In what’s being called “the worst kept secret in figure skating,” openly gay American figure skater Adam Rippon revealed that while training for the 2018 Winter Olympics, he basically developed an eating disorder. It turns out this Adam Rippon eating disorder story is just one of many in the sport.
The New York Times reports, “It was 2016, and Rippon was subsisting mostly on a daily diet of three slices of whole grain bread topped with miserly pats of the spread I Can’t Believe It’s Not Butter. He supplemented his “meals” with three cups of coffee, each sweetened with six packs of Splenda.”
Lighter bodies allow figure skaters to execute quadruple jumps more easily. At the time, the 5’7″ Rippon weighed 140 pounds, and he’s not the only openly gay male figure skater to starve himself.

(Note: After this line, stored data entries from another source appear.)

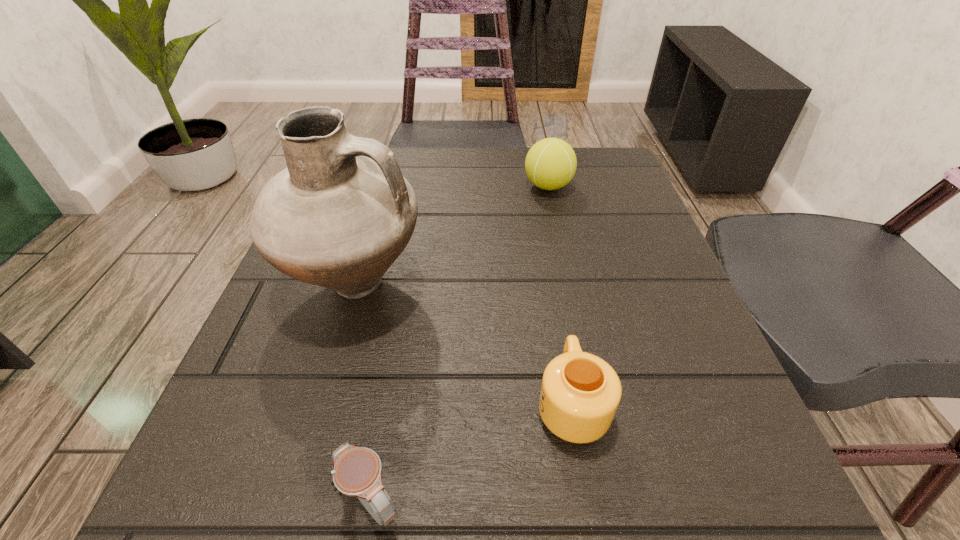
Locate an element on the screen. free point between the tennis ball and the tallest object is located at coordinates (452, 236).

I want to click on free point between the second farthest object and the tennis ball, so click(452, 236).

Locate an element on the screen. This screenshot has width=960, height=540. free space between the nearest object and the third farthest object is located at coordinates (471, 453).

Identify which object is the closest to the watch. Please provide its 2D coordinates. Your answer should be formatted as a tuple, i.e. [(x, y)], where the tuple contains the x and y coordinates of a point satisfying the conditions above.

[(580, 393)]

Select which object appears as the second closest to the mug. Please provide its 2D coordinates. Your answer should be formatted as a tuple, i.e. [(x, y)], where the tuple contains the x and y coordinates of a point satisfying the conditions above.

[(338, 216)]

The height and width of the screenshot is (540, 960). Identify the location of free space that satisfies the following two spatial constraints: 1. on the handle side of the watch; 2. on the right side of the pitcher. (292, 502).

Locate an element on the screen. The height and width of the screenshot is (540, 960). vacant region that satisfies the following two spatial constraints: 1. on the handle side of the mug; 2. on the handle side of the tallest object is located at coordinates (551, 286).

You are a GUI agent. You are given a task and a screenshot of the screen. Output one action in this format:
    pyautogui.click(x=<x>, y=<y>)
    Task: Click on the vacant position in the image that satisfies the following two spatial constraints: 1. on the back side of the watch; 2. on the right side of the tennis ball
    
    Given the screenshot: What is the action you would take?
    pyautogui.click(x=425, y=186)

You are a GUI agent. You are given a task and a screenshot of the screen. Output one action in this format:
    pyautogui.click(x=<x>, y=<y>)
    Task: Click on the free space in the image that satisfies the following two spatial constraints: 1. on the handle side of the tallest object; 2. on the back side of the nearest object
    
    Given the screenshot: What is the action you would take?
    pyautogui.click(x=292, y=502)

While training for the 2010 Winter Games, Olympic figure skater Johnny Weir consumed only one meal a day, “always before 5 p.m.,” he said. Apart from the meal, he would subsist on coffee and sometimes allow himself “a small piece of dark chocolate or a spoonful of caviar” as a small pick-me-up
Openly gay former Olympic skater Brian Boitano told The New York Times, “It’s the same now as it was in my day, and I think it’s all figure skaters. We all live during our Olympic careers, and after our competitive careers, with an interesting relationship to food.”
He added that when an ice skating judge tells you to lose four pounds before your next competition, there’s not always time to figure out how to do it healthily.
Ron A. Thompson, a consulting psychologist for Indiana University’s athletics department, says male athletes tend to stay quiet about their eating disorders because “males are supposed to be stronger and not need psychological assistance,” but he adds that eating disorders “are not discriminatory, they occur in both genders in all sports.”
The National Eating Disorders Association says 10 million men will struggle with an eating disorder at some point in their lives. The LGBTQ community is especially susceptible to eating disorders and body dysmorphia. Among males who have eating disorders, 42% identify as gay.